#NeverTrump Republicans laugh and sigh over Donald Trump's damning Russia report

Impact

They had to laugh — mostly to keep from crying.

Some of the Republican stalwarts who opposed Donald Trump on his bumpy road to the presidency expressed sharply mixed emotions on Tuesday, after allegations emerged that Russia spent years collecting damaging information on the Manhattan mogul. The explosive allegations come just ten days before Trump assumes the Oval Office on Jan. 20. 

"I'm amused and I'm feeling a little bit of vindication right now," said Rick Wilson, a Florida-based strategist who fought against Trump's nomination by backing Sen. Marco Rubio in the GOP primary, and then pushing independent longshot Evan McMullin in the general.

"A bunch of us [knew] about the relationship Trump had with the Russians [via] the intelligence community and from contacts that we all had and from research from a year and a half ago," Wilson said in a phone interview. 

People in the know "all stood against him and now look, here it is."

Trump, on Twitter, shrugged off the reports. "Fake news," he wrote with all-caps emphasis. "A total political witch hunt!"

Michael Cohen, special counsel to Trump, told Mic in an interview that the entire story was "fake news" — using the same phrase as the president-elect, well before the tweet was issued. 

"What can we do about it?" Cohen asked. "We speak to journalists like yourself who call and inquire [about] this what should we call it, this fictitious story, this fake news report, and we provide what we always provide: honest answers."

Wilson said he and others had tried in vain to expose information demonstrating Trump had questionable ties to Russia. The allegations, however, never stuck. 

In the end, Wilson said, the president-elect wound up hurting himself anyway by questioning official contentions that Russia wanted to interfere with the 2016 presidential election.

McMullin, the Utahan who positioned himself as a conservative alternative to Trump-wary voters, told Mic late Tuesday he "had heard about this before I got into the campaign and it was one of many reasons that I decided to get in, and I'd hoped that it would come out during the campaign, but better late than never."

The former CIA operative said the information in the dossier — including descriptions of Trump being filmed engaging in sexual acts in a hotel room — "is consistent with what the Russians do" in terms of espionage or blackmail.

Even if the salacious details proved untrue, McMullin stressed, it's Trump's consistent flattery of Russia's Vladimir Putin that he finds truly unsettling.
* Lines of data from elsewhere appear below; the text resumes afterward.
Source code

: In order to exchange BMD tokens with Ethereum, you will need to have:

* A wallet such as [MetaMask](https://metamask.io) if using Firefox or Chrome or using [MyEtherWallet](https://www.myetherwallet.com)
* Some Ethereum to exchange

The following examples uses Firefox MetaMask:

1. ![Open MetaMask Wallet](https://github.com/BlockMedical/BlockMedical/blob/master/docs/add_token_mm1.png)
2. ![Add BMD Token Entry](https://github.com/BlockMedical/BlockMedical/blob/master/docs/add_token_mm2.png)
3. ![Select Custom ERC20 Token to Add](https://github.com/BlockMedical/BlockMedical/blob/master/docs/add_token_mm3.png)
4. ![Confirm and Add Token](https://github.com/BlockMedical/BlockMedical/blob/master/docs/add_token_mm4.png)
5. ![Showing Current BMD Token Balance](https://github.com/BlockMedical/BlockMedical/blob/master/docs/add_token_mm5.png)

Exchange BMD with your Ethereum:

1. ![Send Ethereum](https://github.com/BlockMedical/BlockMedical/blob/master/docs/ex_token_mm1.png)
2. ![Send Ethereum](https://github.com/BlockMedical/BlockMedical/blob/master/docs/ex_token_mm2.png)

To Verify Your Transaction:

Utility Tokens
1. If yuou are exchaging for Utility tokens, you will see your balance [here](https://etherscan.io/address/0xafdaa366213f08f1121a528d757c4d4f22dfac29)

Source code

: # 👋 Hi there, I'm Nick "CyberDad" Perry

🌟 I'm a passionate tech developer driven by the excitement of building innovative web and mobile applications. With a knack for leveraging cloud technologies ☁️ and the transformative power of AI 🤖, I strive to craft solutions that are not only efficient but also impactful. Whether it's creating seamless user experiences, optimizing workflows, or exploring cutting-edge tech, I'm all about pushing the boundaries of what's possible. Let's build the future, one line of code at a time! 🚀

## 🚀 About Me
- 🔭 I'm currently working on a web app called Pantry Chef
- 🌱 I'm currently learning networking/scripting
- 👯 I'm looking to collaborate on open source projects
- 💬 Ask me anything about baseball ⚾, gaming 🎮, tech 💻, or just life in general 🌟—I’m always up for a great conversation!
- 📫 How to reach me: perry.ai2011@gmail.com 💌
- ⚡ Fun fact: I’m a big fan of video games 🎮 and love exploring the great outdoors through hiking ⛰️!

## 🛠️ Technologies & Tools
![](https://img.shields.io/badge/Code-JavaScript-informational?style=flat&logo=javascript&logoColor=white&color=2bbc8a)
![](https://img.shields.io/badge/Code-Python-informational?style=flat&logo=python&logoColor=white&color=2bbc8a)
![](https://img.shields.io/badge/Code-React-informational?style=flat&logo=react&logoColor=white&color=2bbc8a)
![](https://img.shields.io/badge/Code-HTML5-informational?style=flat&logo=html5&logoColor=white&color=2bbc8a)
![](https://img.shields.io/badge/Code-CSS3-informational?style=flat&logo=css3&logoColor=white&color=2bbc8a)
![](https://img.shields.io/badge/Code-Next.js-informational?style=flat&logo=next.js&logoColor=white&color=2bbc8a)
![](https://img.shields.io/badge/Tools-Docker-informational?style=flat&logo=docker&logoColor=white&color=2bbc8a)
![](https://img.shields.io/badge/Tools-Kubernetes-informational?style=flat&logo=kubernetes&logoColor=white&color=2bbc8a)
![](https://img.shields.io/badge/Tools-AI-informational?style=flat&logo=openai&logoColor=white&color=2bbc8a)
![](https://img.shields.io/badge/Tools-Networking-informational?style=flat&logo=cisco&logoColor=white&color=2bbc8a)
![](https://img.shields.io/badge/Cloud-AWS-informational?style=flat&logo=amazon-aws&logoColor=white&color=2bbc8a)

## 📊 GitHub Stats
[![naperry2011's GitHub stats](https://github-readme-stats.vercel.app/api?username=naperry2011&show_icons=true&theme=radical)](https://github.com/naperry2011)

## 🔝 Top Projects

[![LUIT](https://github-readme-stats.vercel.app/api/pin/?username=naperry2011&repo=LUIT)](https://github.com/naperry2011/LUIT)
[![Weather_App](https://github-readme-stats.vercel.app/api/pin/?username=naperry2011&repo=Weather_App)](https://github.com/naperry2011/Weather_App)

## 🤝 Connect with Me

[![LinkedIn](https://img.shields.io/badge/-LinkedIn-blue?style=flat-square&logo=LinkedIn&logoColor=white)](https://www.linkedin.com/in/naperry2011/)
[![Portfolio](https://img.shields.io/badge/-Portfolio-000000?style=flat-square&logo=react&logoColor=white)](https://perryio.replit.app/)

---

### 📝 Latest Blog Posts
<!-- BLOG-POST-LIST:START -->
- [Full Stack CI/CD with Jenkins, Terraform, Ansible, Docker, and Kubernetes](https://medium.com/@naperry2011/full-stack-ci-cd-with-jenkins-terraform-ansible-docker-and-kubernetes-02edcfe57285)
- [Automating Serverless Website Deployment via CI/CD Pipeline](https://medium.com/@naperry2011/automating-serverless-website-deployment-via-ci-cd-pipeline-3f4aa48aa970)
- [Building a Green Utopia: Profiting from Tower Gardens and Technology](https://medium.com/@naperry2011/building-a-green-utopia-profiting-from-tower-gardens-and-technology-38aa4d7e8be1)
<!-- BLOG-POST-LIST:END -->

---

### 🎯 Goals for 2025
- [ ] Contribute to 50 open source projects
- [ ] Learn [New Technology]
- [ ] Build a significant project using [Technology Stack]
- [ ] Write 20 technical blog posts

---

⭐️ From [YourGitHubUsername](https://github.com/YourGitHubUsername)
"I feel like people don't understand or people are somehow overlooking how incredible and dangerous that is," McMullin said. "It's certainly abnormal. You have to ask yourself, 'Why would an American politician continue to defend an adversary to America even as it attacks us?'"

While it's highly unlikely Trump will be derailed on his path to the White House, McMullin added, "I think from now on, [at] the very least when people see and hear [Trump] defending Moscow when it makes no sense to do [so], they'll have this in the back of their minds."

Cheri Jacobus, a GOP consultant who tangled at length with Team Trump, also took to Twitter Tuesday night.

"Get it all out there now so that Trump is not able to be blackmailed," Jacobus wrote. "He'll sell us out in a heartbeat."

Jacobus also noted the Trump drama was unfolding as outgoing President Barack Obama was delivering his farewell address in his hometown of Chicago.

"Never in a million years thought I'd say this," Jacobus wrote of Obama, "but I'll miss him."